In the 1950s, when educational psychologist Robert Havighurst described the stages of adult life, he seemed to just assume that of course every adult would marry and have children. I suppose that’s understandable in a way, since the nuclear family model of adult life was then at its peak.
Things have changed dramatically since then. There are now nearly as many adults in the U.S. who are not married as married. Raising children is no longer a given. Women are having fewer children than they did in the past and substantial numbers are having no kids at all. My own family history is a stark example. My maternal grandmother had seven children who survived past childhood (it was not uncommon at the time for babies to die of illnesses that would not be fatal now), my mother had four kids, and I have none.

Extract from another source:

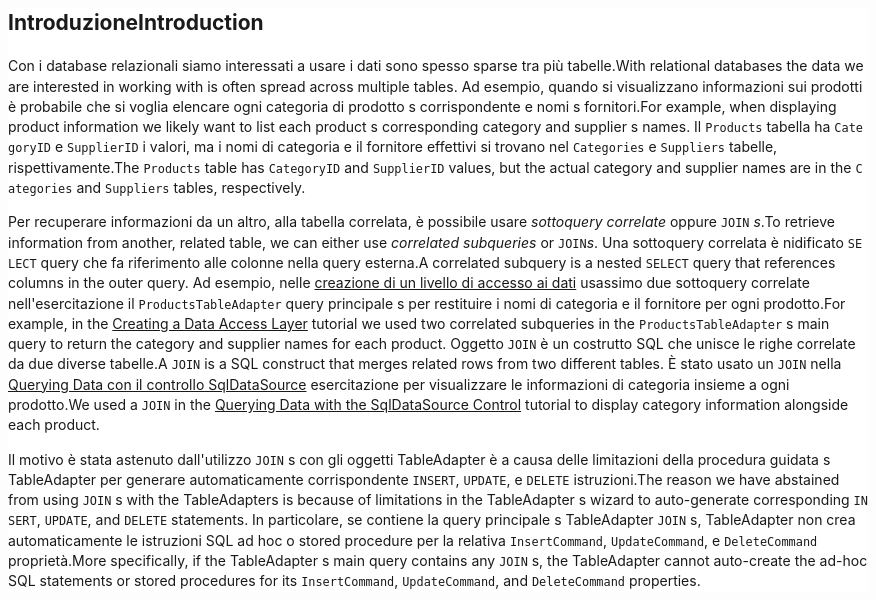 ## <a name="introduction"></a><span data-ttu-id="b6c54-110">Introduzione</span><span class="sxs-lookup"><span data-stu-id="b6c54-110">Introduction</span></span>

<span data-ttu-id="b6c54-111">Con i database relazionali siamo interessati a usare i dati sono spesso sparse tra più tabelle.</span><span class="sxs-lookup"><span data-stu-id="b6c54-111">With relational databases the data we are interested in working with is often spread across multiple tables.</span></span> <span data-ttu-id="b6c54-112">Ad esempio, quando si visualizzano informazioni sui prodotti è probabile che si voglia elencare ogni categoria di prodotto s corrispondente e nomi s fornitori.</span><span class="sxs-lookup"><span data-stu-id="b6c54-112">For example, when displaying product information we likely want to list each product s corresponding category and supplier s names.</span></span> <span data-ttu-id="b6c54-113">Il `Products` tabella ha `CategoryID` e `SupplierID` i valori, ma i nomi di categoria e il fornitore effettivi si trovano nel `Categories` e `Suppliers` tabelle, rispettivamente.</span><span class="sxs-lookup"><span data-stu-id="b6c54-113">The `Products` table has `CategoryID` and `SupplierID` values, but the actual category and supplier names are in the `Categories` and `Suppliers` tables, respectively.</span></span>

<span data-ttu-id="b6c54-114">Per recuperare informazioni da un altro, alla tabella correlata, è possibile usare *sottoquery correlate* oppure `JOIN` *s*.</span><span class="sxs-lookup"><span data-stu-id="b6c54-114">To retrieve information from another, related table, we can either use *correlated subqueries* or `JOIN`*s*.</span></span> <span data-ttu-id="b6c54-115">Una sottoquery correlata è nidificato `SELECT` query che fa riferimento alle colonne nella query esterna.</span><span class="sxs-lookup"><span data-stu-id="b6c54-115">A correlated subquery is a nested `SELECT` query that references columns in the outer query.</span></span> <span data-ttu-id="b6c54-116">Ad esempio, nelle [creazione di un livello di accesso ai dati](../introduction/creating-a-data-access-layer-cs.md) usassimo due sottoquery correlate nell'esercitazione il `ProductsTableAdapter` query principale s per restituire i nomi di categoria e il fornitore per ogni prodotto.</span><span class="sxs-lookup"><span data-stu-id="b6c54-116">For example, in the [Creating a Data Access Layer](../introduction/creating-a-data-access-layer-cs.md) tutorial we used two correlated subqueries in the `ProductsTableAdapter` s main query to return the category and supplier names for each product.</span></span> <span data-ttu-id="b6c54-117">Oggetto `JOIN` è un costrutto SQL che unisce le righe correlate da due diverse tabelle.</span><span class="sxs-lookup"><span data-stu-id="b6c54-117">A `JOIN` is a SQL construct that merges related rows from two different tables.</span></span> <span data-ttu-id="b6c54-118">È stato usato un `JOIN` nella [Querying Data con il controllo SqlDataSource](../accessing-the-database-directly-from-an-aspnet-page/querying-data-with-the-sqldatasource-control-cs.md) esercitazione per visualizzare le informazioni di categoria insieme a ogni prodotto.</span><span class="sxs-lookup"><span data-stu-id="b6c54-118">We used a `JOIN` in the [Querying Data with the SqlDataSource Control](../accessing-the-database-directly-from-an-aspnet-page/querying-data-with-the-sqldatasource-control-cs.md) tutorial to display category information alongside each product.</span></span>

<span data-ttu-id="b6c54-119">Il motivo è stata astenuto dall'utilizzo `JOIN` s con gli oggetti TableAdapter è a causa delle limitazioni della procedura guidata s TableAdapter per generare automaticamente corrispondente `INSERT`, `UPDATE`, e `DELETE` istruzioni.</span><span class="sxs-lookup"><span data-stu-id="b6c54-119">The reason we have abstained from using `JOIN` s with the TableAdapters is because of limitations in the TableAdapter s wizard to auto-generate corresponding `INSERT`, `UPDATE`, and `DELETE` statements.</span></span> <span data-ttu-id="b6c54-120">In particolare, se contiene la query principale s TableAdapter `JOIN` s, TableAdapter non crea automaticamente le istruzioni SQL ad hoc o stored procedure per la relativa `InsertCommand`, `UpdateCommand`, e `DeleteCommand` proprietà.</span><span class="sxs-lookup"><span data-stu-id="b6c54-120">More specifically, if the TableAdapter s main query contains any `JOIN` s, the TableAdapter cannot auto-create the ad-hoc SQL statements or stored procedures for its `InsertCommand`, `UpdateCommand`, and `DeleteCommand` properties.</span></span>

Other scholars have suggested their own stage models of adult life since Havighurst outlined his, but there is still a certain resonance to this early model. Much of it sounds like the expected blueprint for how adult life is supposed to unfold, even now when so many people are not completing all these tasks or are not completing them in the specified order.
Below are the stages, according to Havighurst, of early adulthood, middle age, and later maturity. I have set in bold the ones that assume that everyone marries and has kids.
Stages or Tasks of Early Adulthood
- Selecting a mate
- Learning to live with a marriage partner
- Starting a family
- Rearing children
- Managing a home
- Getting started in an occupation
- Assuming civic responsibility
- Finding a congenial social group
Stages or Tasks of Middle Age
- Achieving adult civic and social responsibility
- Establishing and maintaining an economic standard of living
- Assisting adolescent children to become responsible/happy adults
- Developing leisure time activities
- Accepting and adjusting to the physiologic changes of middle age
- Adjusting to the aging of parents
Stages or Tasks of Later Maturity
- Adjusting to decreasing physical strength and health
- Adjusting to the death of a spouse
- Adjusting to retirement and reduced income
- Establishing an explicit affiliation with one’s age group
- Meeting social and civic obligations
- Establishing satisfactory physical living arrangements
If you are single and have no children, what do the stages of your life look like? Or are there any? In her recent memoir, No One Tells You This, Glynnis MacNicol says there is no blueprint for lives like hers. But there have been some attempts to describe one. In a previous post, I told you about Kay Trimberger’s six pillars of a satisfying single. In a future post, I will describe the stages of a single adult life, as outlined by clinical psychologists Natalie Schwartzberg, Kathy Berliner, and Demaris Jacob in their book, Single in a Married World.